I could attempt to demonstrate here how Train of Thought v. Poetry in Motion is a “fight” that’s very of-the-times: like the commonsensible populism of Sarah Palin v. the charming erudition of Barack Obama, perhaps. Or Successories v. a poetry broadside. Consider, even, the sounds of the names of the two projects. Train of Thought is all tongue against the teeth, a locomotive clackety-clack forward, while Poetry in Motion is kept to the lips—more train-whistle than train tracks.
Or maybe this argument’s mis-skewed—maybe poets should bristle at the notion of any poetry crammed in among the huddled masses. Maybe we should most pride ourselves if we’ve written a poem completely unfit for subway ad space. Maybe the evacuation of Poetry in Motion is a tribute to the divinely prickly nature of a form that defies mass consumption.

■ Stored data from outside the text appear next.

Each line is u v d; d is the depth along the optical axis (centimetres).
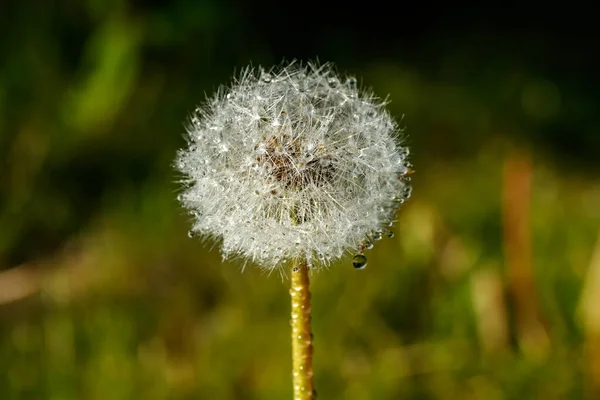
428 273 42
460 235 44
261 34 62
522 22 69
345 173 32
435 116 57
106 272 44
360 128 32
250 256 31
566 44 66
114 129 53
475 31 68
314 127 32
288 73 32
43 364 40
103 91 53
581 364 39
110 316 42
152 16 56
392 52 66
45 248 48
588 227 46
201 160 32
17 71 54
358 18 67
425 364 40
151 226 47
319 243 31
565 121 57
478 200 47
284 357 40
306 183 31
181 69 57
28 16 55
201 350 41
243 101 32
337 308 42
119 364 40
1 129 52
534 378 39
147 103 55
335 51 64
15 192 50
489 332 41
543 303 41
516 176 42
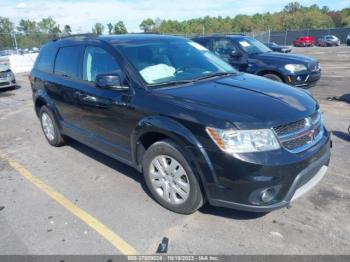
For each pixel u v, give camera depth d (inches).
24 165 194.2
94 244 119.7
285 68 313.1
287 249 112.0
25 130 270.7
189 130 117.7
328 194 143.3
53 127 213.9
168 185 133.7
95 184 164.6
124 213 137.8
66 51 193.3
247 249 113.2
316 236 117.5
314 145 122.6
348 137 212.1
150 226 128.2
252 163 107.4
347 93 354.3
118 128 151.0
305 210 132.7
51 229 129.6
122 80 146.1
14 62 743.7
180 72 156.4
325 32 1987.0
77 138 192.4
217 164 112.1
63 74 192.4
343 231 119.3
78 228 129.4
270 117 113.1
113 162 190.2
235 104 120.8
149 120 130.2
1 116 326.3
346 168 167.0
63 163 193.3
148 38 173.6
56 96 197.2
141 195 151.3
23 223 134.4
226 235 120.6
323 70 578.9
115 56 153.9
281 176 109.3
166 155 129.3
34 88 224.2
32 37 998.4
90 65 170.1
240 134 109.0
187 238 120.1
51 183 168.7
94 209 142.2
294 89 146.3
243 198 111.7
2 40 975.0
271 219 128.2
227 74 164.9
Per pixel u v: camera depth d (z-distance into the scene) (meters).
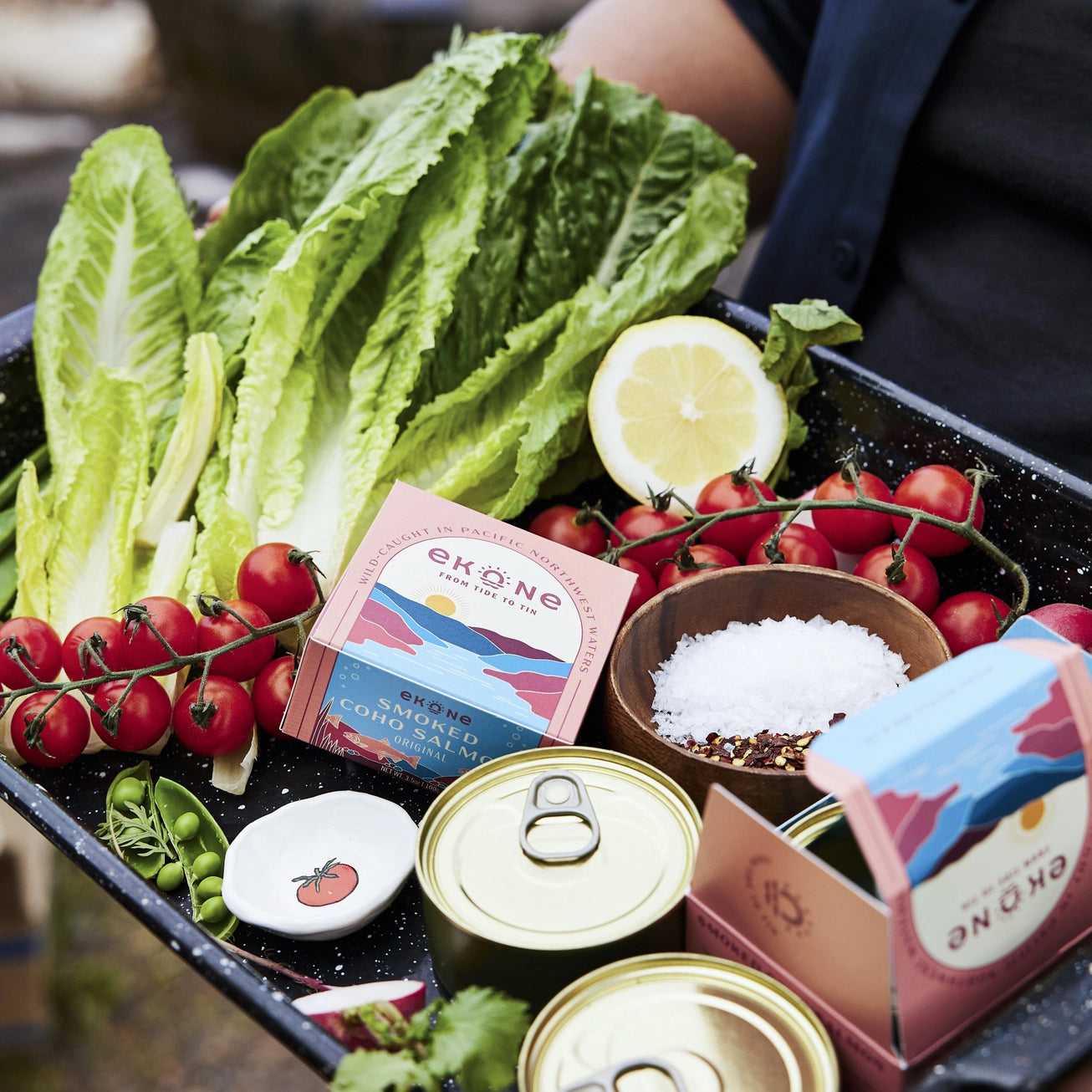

But I’m not a New Yorker, so it’s not my fight. But the magazine’s quote of MTA’s director of marketing—“we really did run through most of the selections you could take that would fit on a card”—has the thump of an anti-preciousness campaign (kinda like Willa Cather’s practical-minded attacks on Oscar Wilde’s celebration of beauty), as do her press releases: “New Yorkers have wide-ranging interests, and we felt that we could include material from a variety of other disciplines in addition to poetry to bring important, engaging, insightful quotes to our riders, and entice them to explore the author or subject further.” It’s a schoolmarmish coaxing: Poetry is fine, little Billy, but there are more serious things in life. Put aside your darling songbook and do your lessons!
On this blog, and on the blogs of others, we’ve lately found ourselves speaking to a similar debate. Now that the internet can speedily link poets with readers, what use is the esoteric delivery systems of old? In one breath, literature is finally as dead as print—and for real this time—and in another breath it’s the life of the party—martini in hand and lampshade on head. The debate often amounts to either a call-for-the-death of the obscure, or a defense of the obscure, in the face of mass internet distribution of intellectual goods.
“I wish to be published and read,” Katherine Anne Porter wrote to Fred Warburg, her English publisher, in 1958, distressed over her poem’s rejection by a magazine, “and though certainly I have my preferences for certain kinds of magazines, if the editor printed my writings on a six-foot bill and pasted it on a wall board on a vacant lot, I shouldn’t mind.”
There are many contemporary writers who would kill for that six-foot poem in that vacant lot—in the highly distracting 21st century it is not unheard of for an outsized literary marketing scheme to get more buzz than the work itself. In the face of this, obscurity may become the new popular—to have the privilege of composing in peace (writing, say, a poem on the bottom of your shoe as you ride the subway), indifferent to the cultural conversation, composing work that is unreadable (as opposed to “usable,” which is reportedly an MTA mandate for Train of Thought compositions) may become more enviable than a mass-dissemination of your work.